When does the right to bail not apply?
- those appealing their conviction or sentence; or
- to defendants being committed for setence from Mags’ Court to CC.
Bail can be granted in both instances, it is simply the presumption does not apply.
1. they are guilty
2. sentence will be more than 6 months - low risk
They are finite and defined by law
Objections to bail?
- Prosecution can make as many or as few as it wishes and only needs to succeed in showing one.
- If court considers ground would be made out if D was released, but considers conditions put on release would aleviate concerns about grounds are no longer ‘substantial’, D should be granted conditional bail.
Indictable offences
Indictable:
1. all thefts
2. most violence offences
3. all main sexual offences
4. almost all drug offences
There are 3 primary grounds for objecting to bail for the large amount of offences that classify as indictable.
Test set out in Bail Act 1976, schedule 1, para 2:
What are the ‘big 3’?
If D was released on bail, substantial grounds for believeing
- fail to attend a subsequent hearing (failure to surrender to custody);
- commit further offences on bail; and/or
3.** interfere with witnesses**, or otherwise obstruct course of justice. e.g. witness intimidation or destruction of evidence.
What is the threshould for ‘substantial grounds’ for believing?
with regards to objections for bail by prosecution
- Not a particularly high test.
- It is not for court to conclude that D would behave in way specified in that ground, or even D’s behaviour would be more likely that not to include that ground.
- It is only necessary to show that the fears of behaviour happeneing have substance and merit.
- No formal rules on giving evidence as enquiry is a factual one.
- Pros + defence will give evidence. Witnesses can be called, hearsay evidence is permitted.
- Magistrates have inquisitorial role and may ask Qs.
What is the final filter on considering bail under one of the big 3 objections?
No real prospects
- Bail should not be removed if D has no real prospects of recieving a custodial sentence.
- If there is no real prospect of sentence for offence being custodial, then the ground of objection cannot succeed.

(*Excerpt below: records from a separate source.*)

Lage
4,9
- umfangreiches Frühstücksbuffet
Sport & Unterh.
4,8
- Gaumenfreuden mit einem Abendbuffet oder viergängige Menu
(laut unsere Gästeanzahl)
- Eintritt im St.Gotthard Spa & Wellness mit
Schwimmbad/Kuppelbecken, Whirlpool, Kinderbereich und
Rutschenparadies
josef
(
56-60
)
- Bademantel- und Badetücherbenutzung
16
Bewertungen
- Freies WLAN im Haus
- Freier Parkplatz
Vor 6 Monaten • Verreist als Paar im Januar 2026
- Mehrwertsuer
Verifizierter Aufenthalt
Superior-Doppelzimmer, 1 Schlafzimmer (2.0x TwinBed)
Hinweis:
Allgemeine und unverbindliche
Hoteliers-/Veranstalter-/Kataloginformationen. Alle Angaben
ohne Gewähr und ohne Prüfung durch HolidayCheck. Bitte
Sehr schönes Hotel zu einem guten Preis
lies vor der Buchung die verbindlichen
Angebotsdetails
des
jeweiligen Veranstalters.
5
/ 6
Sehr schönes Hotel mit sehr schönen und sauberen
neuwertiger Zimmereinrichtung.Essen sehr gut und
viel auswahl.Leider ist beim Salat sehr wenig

- The big 3 grounds are available for any indictable offenece (carrying imprisonment).
What are the objections to bail for summary offences?
General rule:
They are only available if a D, having being given bail, has breached a condition of that bail in these proceedings or has a conviction for ‘fail to surrender’ in their past.

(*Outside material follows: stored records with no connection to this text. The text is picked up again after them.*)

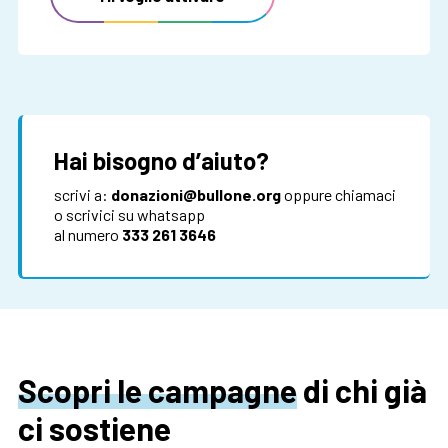
Hai bisogno d’aiuto?
scrivi a:
donazioni@bullone.org
oppure chiamaci
o scrivici su whatsapp
al numero
333 261 3646
Scopri le campagne
di chi già
ci sostiene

- Logic is that for offences of lesser seriousness, it is broadly assumed that D would not any of big 3.
- The grounds therefore are only activated by a trigger event - namely the D arrested for breach of bail.
e.g. D breaches a condition of bail (didn’t sign on at police station regularly) - at this point in proceedings, objection to bail can be raised on the big 3 grounds.
After the 3 main grounds, the next most common grounds are:
Need not be granted bail
- a remand in custody would be for D’s own protection;
- the court has insufficient info to deal with the issue of bail, and so remands in custody for a (short) period for the production of sufficient evidence; and/or
- the defendant is already serving a sentence in custody.
For these 3 grounds, the test is simply that D ‘need not’ be granted bail if one of these coniditons exist.
In addition to big 3 and the 3 ‘need not’ be granted bail objections:
Specialist grounds
- serious cases with high penalties;
- cases of a particular nature that effect the assessment of the risk posed by a D on bail;
(Ds who might commit offences + cause physical or mental injury to an ‘associated person’). - cases where D infringes bail;
- the remaining cases - dealt with in relation to their classification.